When I was young, I had two very distinct and separate rule sets imposed on my behavior. One was the “standard set,” which covered when I had to be home, what I was allowed to do, and all of the other boundaries around what was considered “acceptable behavior” for a lad my age.
Then there was the second set of rules, which completely overruled the first set whenever I was out and about with my cousins. Normal curfew of 8 PM – out with the cousins? Come home whenever. Not allowed to go into the woods on the far side of town – out with the cousins? Go wherever you want. If I got caught fighting while on my own, there’d be hell to pay – but if I had been out with my cousins and came home covered in blood with a human hand in my possession, no one would have questioned anything.
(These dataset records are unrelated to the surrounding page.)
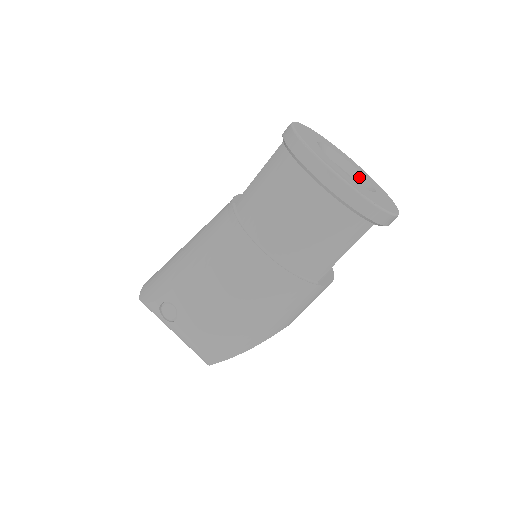
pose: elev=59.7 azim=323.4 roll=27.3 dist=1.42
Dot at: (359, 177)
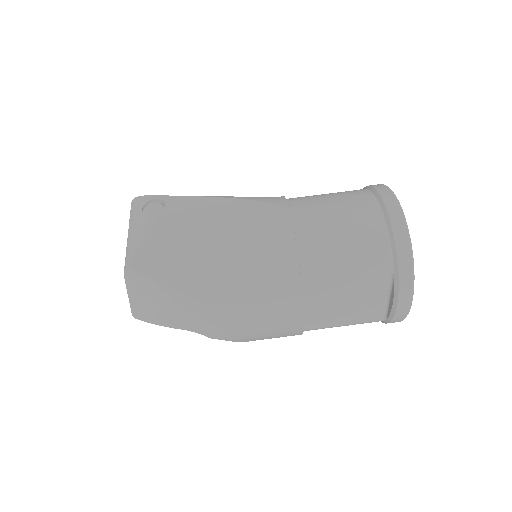
Dot at: occluded
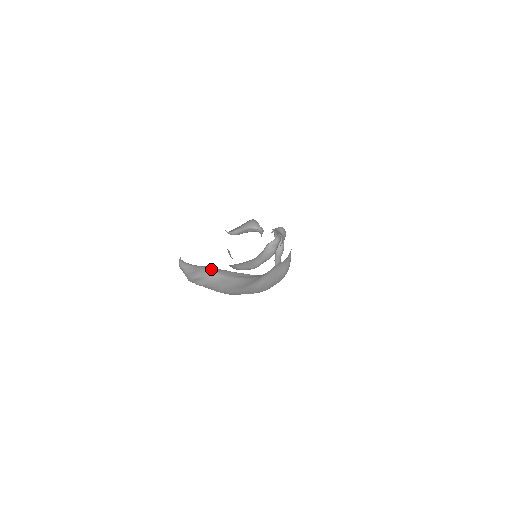
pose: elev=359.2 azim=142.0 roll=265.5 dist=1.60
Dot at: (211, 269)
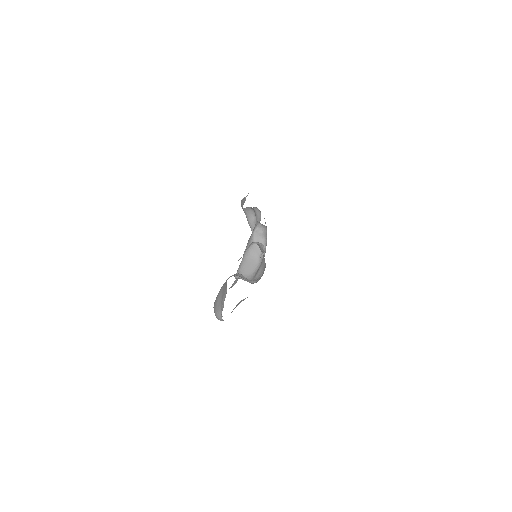
Dot at: occluded
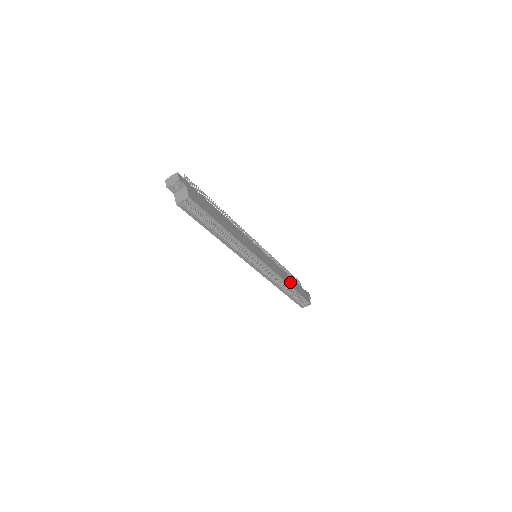
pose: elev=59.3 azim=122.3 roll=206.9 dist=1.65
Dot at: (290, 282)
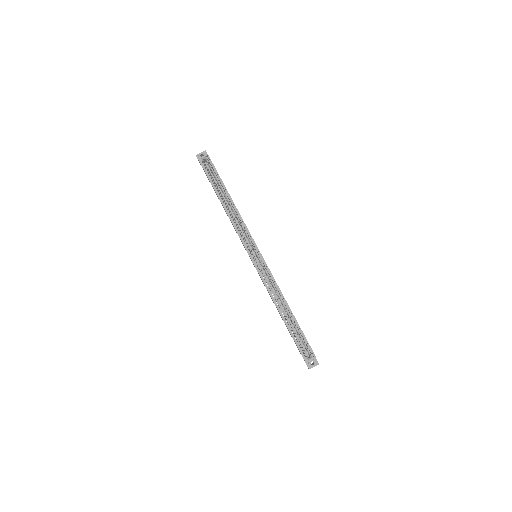
Dot at: occluded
The lesson wasn’t just implied, it was explicit: the bonds of family are so worth forging that rules that get in the way of that are to be discarded. Rules are for safety, but in the minds of our clan, you were never safer than you were with a roving horde of your own kin.
And so it continues to this day. My own children are about to end their Spring Break and return to school tomorrow, so I told them I wanted a low-key day, early to bed, not a bunch of snacks, etc. But then The Cousins showed up at the door, and the whole lot of them vanished for the rest of the afternoon, showing back up well past their normal bedtime covered in ice cream.
Along the way they passed a few relatives who caught pictures of them wandering around town:

(Yes, everyone in that picture is related to me. Yes, they even took a stroller-bound toddler cousin with them on their adventures. The age range in this picture is 2 to 18. This has never been an issue and I don’t know why some people think it is.)
Despite my original plan for the day, I endorse the actual results with every fiber of my being. The bonds of clan are more important. No rule will make them safer or stronger than days spent wandering around their turf with roving hordes of their kin. And the children in this picture get this joyous life because of the bonds of their parents and grandparents before them.
If you have this family, treasure it. Don’t take it for granted – nurture and encourage it. If you don’t already have this family, find it. Families like this one take in strays; you can be a best friend or a neighbor or a spouse and it’s all the same to us. You just have to join the horde – or let it take you out for ice cream past your bedtime.